Global AI adoption has outpaced the development of governance standards by a significant margin. Only 37% of organizations have any AI governance policy in place, despite 99% of organizations using AI in some capacity. The primary standard for organizations seeking a structured governance approach is the NIST AI Risk Management Framework (AI RMF), which organizes AI risk governance into four functions: Map (identify AI risks in organizational context), Measure (analyze and track risk), Manage (implement controls and priorities), and Govern (establish culture, oversight and accountability structures).
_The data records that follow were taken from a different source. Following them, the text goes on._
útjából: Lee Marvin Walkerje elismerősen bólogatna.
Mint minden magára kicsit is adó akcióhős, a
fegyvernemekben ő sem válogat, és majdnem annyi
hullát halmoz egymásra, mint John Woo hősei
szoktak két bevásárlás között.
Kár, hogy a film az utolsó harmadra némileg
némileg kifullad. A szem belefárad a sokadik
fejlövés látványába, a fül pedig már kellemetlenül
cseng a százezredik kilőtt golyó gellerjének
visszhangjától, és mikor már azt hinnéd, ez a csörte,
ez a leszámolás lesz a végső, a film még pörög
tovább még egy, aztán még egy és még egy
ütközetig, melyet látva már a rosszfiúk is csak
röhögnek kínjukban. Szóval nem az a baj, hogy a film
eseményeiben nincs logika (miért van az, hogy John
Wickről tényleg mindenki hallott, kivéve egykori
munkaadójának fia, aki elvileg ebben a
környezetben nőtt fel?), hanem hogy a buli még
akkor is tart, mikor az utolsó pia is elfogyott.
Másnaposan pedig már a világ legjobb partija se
The governance gap is structural: AI security requires new skills (adversarial ML testing, AI red teaming), new audit processes (model behavior auditing, training data lineage) and cross-functional ownership that spans security, legal, compliance and data science. Traditional IT governance frameworks — ISO 27001, SOC 2, NIST CSF — were not designed to address AI-specific risks and provide insufficient coverage without AI-specific extensions. The EU AI Act, fully in force from August 2026, introduces mandatory conformity assessments, risk classification requirements and prohibited use categories that make AI governance a legal compliance requirement for organizations operating in or selling to European markets.

Algorithmic bias as a security and legal risk

Algorithmic bias — systematic errors in AI outputs that produce unfair outcomes for specific groups — is both an ethical concern and a concrete security and legal risk. When AI systems make decisions about access control, fraud detection, hiring or credit scoring, biased outputs constitute discriminatory treatment that triggers regulatory exposure under anti-discrimination law. Existing AI governance frameworks address bias at a surface level, but research published in 2025 found that many frameworks rely on generalized assumptions about users and environments that fail to capture cultural and contextual dimensions of bias.

From a security perspective, adversarially-induced bias — injecting poisoned training data to cause an AI fraud detection system to systematically fail for a specific transaction pattern — is an underappreciated attack technique. The target is not data exfiltration but behavioral manipulation: causing the AI system to have predictable blind spots that the attacker exploits. Security teams assessing AI risk need to evaluate not just whether the model can be accessed but whether it can be manipulated to perform incorrectly in specific, exploitable ways.

Building an AI security risk assessment program

For organizations beginning AI security risk management, the NIST AI RMF provides the governance structure while OWASP’s LLM Top 10 provides the technical risk inventory. A practical program should include: (1) AI asset inventory — cataloguing all AI models in use, including shadow AI deployments; (2) supply chain due diligence — reviewing the provenance and security posture of all third-party AI dependencies; (3) adversarial testing — red teaming deployed AI systems for prompt injection, jailbreak and data extraction vulnerabilities; and (4) monitoring — logging model inputs and outputs to detect anomalous behavior patterns that may indicate adversarial manipulation or model extraction attempts. The MIT AI Risk Repository provides a structured database of AI risk categories useful for ensuring comprehensive coverage in internal risk assessments.